Friday, April 1, 2016


I’m realizing that I have a lack of tolerance. I am allowing things that annoy me to take control. I want to fix it all right then.

Saturday night, I divulged this to my friend, Randi, when my husband, Hank, and I were out to dinner with her and her husband, Stan.

“I’ve noticed that I have no patience with anything that annoys me,” I told them. “Is this an age thing?”

Randi weighed in straightaway. She relayed what had happened to her at Barney’s that afternoon. “The saleswoman said my gift card had expired and I knew they’d honor it so I asked for the manager.”

She swiped at her bangs that had rested on her lashes. “Next to me was this young woman. And, I’m sure, she was just ‘what-ever, lady.’”

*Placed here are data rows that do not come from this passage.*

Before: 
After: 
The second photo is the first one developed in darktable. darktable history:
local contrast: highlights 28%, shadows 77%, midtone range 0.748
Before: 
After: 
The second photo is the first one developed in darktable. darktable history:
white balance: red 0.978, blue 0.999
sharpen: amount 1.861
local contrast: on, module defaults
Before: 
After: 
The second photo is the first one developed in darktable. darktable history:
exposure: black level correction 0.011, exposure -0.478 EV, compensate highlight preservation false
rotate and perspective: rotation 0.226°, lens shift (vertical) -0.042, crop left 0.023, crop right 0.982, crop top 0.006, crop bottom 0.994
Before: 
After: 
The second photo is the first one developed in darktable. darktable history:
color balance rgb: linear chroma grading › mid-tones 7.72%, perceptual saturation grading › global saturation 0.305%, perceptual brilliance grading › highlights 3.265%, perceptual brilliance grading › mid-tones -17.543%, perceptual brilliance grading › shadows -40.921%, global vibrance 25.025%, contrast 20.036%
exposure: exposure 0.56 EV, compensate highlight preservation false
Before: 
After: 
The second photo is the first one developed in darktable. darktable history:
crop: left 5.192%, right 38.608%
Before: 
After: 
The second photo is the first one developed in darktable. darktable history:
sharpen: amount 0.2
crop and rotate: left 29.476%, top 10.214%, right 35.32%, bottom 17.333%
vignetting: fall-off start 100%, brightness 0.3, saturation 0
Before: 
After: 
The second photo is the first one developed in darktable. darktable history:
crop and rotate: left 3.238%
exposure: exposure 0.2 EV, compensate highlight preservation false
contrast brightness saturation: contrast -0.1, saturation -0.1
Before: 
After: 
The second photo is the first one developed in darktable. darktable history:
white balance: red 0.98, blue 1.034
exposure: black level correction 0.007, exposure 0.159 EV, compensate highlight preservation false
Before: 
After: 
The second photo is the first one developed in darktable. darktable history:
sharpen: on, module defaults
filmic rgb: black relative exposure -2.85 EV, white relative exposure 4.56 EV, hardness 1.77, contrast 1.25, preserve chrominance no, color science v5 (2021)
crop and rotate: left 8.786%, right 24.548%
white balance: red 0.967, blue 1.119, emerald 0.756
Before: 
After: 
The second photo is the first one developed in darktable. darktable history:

I laughed, knowing I’d do the same thing. And, if that didn’t work, I’d ask for the manager’s manager.

Our husbands went back to their own conversation as Randi and I continued.

“Heath,” she said, “I used to be that girl. The one who said ‘what-ever.’ In fact, I remember looking at women like me and thinking I’ll never be like that.”

“Randi, I’m so not ‘what-ever’ these days. There are all these annoying things that get to me and it’s as if I’m the Annoying Police. I want to right every wrong.”


I started to count all the things that irritated me the following Monday. By two o’clock in the afternoon, I already racked up six!

 - Someone slipped into the parking spot I was waiting for – with my indicator on signaling that I’d claimed the spot.

 - I bought a bagel at the bagel shop and before I’d even had a chance to zip up my wallet at the register, a space invader inched me away.  I looked at her with a nasty hold-on-you-nut-I’m-just-zipping-my-wallet look.

 - Saw someone texting while driving next to me. I wagged a finger at them. “Tsk! Tsk!”

 - I held open the door for someone at the Optical Shop and they were oblivious. “You’re welcome,” I said, after they passed through without a word or a nod.

 - A man tapped a text on his iPhone beside me in an elevator with that awful click-click sound. I had to restrain myself not to say: “Turn your darn sound off!”

 - A young woman in a silver Camry tailgated me on the Freeway on my way home. I slowed to 60 just to “get” her.

Some say this lack of tolerance is sensitivity to little annoyances that others don’t share.  

But, I don’t like this in me. It’s entitled. As if I’m trying to set the world straight. Is it age, though? Less tolerance for something little that annoys you? I don’t remember being like this when I was younger, but perhaps I was, but just too busy raising a family to notice.

I’ve decided to break it. Not like I’m going to compromise my values and not stand up for what is fair. If I need to speak to a manager, I’ll do it. But if the kitchen cabinets are left open, I’ll just close them. If I see someone texting and driving, I’ll be alert, keep away from them, and be done with it. 

I’m going to channel that young woman at Barney’s.

Those annoying little things…What-ever.